Abstract

This study investigates the variability of focus prosody in English. In intonational phonology of English, focus is known to be marked with a L + H* pitch accent on a focused word followed by deaccenting (Ø) post-focus words (Beckman & Pierrehumbert 1986). 80 speakers participated in a picture naming task where they named images (e.g., blue ball, yellow chair) they saw using the phrase “There was a Adjective1 Noun1, but now there's a Adjective2 Noun2.” Contrastive focus (CF) trials elicited narrow focus on the Adjective2 and Non-contrastive (NC) ones did not. For “a Adjective2 Noun2”, f0 contours were ToBI annotated and various acoustic measurements were taken.
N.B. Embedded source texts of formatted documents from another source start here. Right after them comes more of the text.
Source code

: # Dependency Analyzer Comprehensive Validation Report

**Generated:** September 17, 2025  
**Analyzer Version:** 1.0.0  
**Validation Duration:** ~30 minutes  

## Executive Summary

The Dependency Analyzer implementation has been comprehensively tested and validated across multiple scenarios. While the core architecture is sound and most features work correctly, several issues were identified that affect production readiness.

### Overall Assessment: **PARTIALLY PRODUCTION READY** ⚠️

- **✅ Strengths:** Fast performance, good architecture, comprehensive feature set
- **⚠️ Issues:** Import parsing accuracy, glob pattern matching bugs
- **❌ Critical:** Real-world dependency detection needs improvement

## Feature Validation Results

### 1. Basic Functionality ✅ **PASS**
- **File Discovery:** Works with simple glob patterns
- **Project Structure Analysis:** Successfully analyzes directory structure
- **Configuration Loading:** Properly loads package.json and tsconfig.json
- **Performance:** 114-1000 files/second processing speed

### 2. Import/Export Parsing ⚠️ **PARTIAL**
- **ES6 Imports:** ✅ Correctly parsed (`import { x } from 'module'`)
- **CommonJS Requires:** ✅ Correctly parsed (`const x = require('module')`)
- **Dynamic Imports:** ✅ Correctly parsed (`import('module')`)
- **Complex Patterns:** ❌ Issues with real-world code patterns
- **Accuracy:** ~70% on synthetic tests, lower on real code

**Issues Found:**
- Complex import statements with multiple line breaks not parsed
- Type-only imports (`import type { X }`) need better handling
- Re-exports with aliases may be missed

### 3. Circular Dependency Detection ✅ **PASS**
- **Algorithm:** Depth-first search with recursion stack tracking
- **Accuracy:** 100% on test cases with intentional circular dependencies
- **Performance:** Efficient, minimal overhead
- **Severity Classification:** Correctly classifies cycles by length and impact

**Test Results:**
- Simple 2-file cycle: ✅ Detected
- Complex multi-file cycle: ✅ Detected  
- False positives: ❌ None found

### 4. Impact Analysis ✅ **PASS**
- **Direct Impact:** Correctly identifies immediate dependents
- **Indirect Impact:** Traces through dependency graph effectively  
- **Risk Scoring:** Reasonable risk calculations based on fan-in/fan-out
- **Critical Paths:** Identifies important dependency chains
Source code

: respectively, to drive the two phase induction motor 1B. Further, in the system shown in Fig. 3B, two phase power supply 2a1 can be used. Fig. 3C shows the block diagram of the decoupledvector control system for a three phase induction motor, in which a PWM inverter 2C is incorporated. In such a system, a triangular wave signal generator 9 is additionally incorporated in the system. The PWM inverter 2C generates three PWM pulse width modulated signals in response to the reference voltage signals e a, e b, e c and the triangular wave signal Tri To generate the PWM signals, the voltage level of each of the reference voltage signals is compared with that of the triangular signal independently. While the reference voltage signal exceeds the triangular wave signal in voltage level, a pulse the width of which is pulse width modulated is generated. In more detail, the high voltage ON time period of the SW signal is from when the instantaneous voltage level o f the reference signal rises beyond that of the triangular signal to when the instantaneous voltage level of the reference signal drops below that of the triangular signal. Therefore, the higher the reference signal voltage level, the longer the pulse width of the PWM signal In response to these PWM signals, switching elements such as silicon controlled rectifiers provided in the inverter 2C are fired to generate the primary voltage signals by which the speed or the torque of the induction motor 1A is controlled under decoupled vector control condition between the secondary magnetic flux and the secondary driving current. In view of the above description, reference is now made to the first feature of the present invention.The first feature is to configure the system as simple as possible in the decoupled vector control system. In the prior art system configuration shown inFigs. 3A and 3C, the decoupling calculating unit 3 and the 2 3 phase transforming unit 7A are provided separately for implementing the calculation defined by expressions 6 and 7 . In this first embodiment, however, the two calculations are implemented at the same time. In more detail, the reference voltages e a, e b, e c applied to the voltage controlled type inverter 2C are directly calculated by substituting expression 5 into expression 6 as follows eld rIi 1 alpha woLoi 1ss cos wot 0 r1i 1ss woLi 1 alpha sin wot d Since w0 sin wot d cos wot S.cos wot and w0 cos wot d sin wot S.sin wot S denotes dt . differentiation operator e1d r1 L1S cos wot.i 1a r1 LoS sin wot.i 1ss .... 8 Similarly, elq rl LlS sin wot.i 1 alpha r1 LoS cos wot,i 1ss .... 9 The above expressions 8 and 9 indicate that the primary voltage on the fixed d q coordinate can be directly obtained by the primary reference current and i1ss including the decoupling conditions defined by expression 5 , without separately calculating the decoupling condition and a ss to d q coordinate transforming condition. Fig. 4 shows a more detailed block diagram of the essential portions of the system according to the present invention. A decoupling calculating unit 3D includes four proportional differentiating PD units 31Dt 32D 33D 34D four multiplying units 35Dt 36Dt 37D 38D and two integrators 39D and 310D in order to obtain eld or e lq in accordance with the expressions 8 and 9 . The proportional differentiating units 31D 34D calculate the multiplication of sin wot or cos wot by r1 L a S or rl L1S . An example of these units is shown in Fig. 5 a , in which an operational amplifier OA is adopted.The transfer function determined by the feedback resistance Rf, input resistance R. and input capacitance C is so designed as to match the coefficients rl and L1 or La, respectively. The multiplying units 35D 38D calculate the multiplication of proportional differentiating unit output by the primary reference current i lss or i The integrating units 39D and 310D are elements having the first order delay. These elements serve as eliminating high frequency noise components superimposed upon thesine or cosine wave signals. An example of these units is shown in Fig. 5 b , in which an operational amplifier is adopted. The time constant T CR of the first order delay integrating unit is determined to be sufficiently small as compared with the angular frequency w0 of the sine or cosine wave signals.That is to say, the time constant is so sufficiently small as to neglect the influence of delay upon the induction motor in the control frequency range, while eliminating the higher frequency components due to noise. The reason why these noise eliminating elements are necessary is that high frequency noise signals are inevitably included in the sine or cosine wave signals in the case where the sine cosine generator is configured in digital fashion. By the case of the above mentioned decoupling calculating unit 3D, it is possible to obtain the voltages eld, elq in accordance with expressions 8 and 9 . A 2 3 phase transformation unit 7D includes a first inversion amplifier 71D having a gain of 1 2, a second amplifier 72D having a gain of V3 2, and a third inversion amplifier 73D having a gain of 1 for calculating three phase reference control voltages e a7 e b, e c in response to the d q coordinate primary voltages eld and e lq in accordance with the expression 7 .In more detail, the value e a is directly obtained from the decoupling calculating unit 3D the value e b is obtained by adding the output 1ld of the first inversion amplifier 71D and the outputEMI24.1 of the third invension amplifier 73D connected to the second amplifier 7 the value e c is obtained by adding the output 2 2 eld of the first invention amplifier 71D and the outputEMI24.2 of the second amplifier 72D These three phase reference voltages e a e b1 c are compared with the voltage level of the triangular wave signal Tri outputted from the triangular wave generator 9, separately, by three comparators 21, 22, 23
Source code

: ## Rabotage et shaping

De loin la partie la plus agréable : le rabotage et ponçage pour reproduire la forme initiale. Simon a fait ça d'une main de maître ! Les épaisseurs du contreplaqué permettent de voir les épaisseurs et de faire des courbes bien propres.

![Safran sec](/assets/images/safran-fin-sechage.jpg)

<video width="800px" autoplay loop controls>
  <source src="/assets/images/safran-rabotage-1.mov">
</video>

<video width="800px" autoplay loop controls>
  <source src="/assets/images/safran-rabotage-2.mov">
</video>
Preliminary results indicate that in the CF condition, Adjective2 was most often marked by L + H*, but it is used only 40% of the time. In the other cases, Adjective2 carried either H*, H + !H*, L + !H*, or !H*. The tune used on Adjective2 Noun2 was mainly L + H* Ø, but L + H* !H*, H* Ø, and H + !H* Ø also occurred. These results raise questions about previous claims on phonological marking of focus and the level of tonal representation: what is the phonological status of the various pitch accent types used to mark focus? Are they distinctive or allotones of L + H*?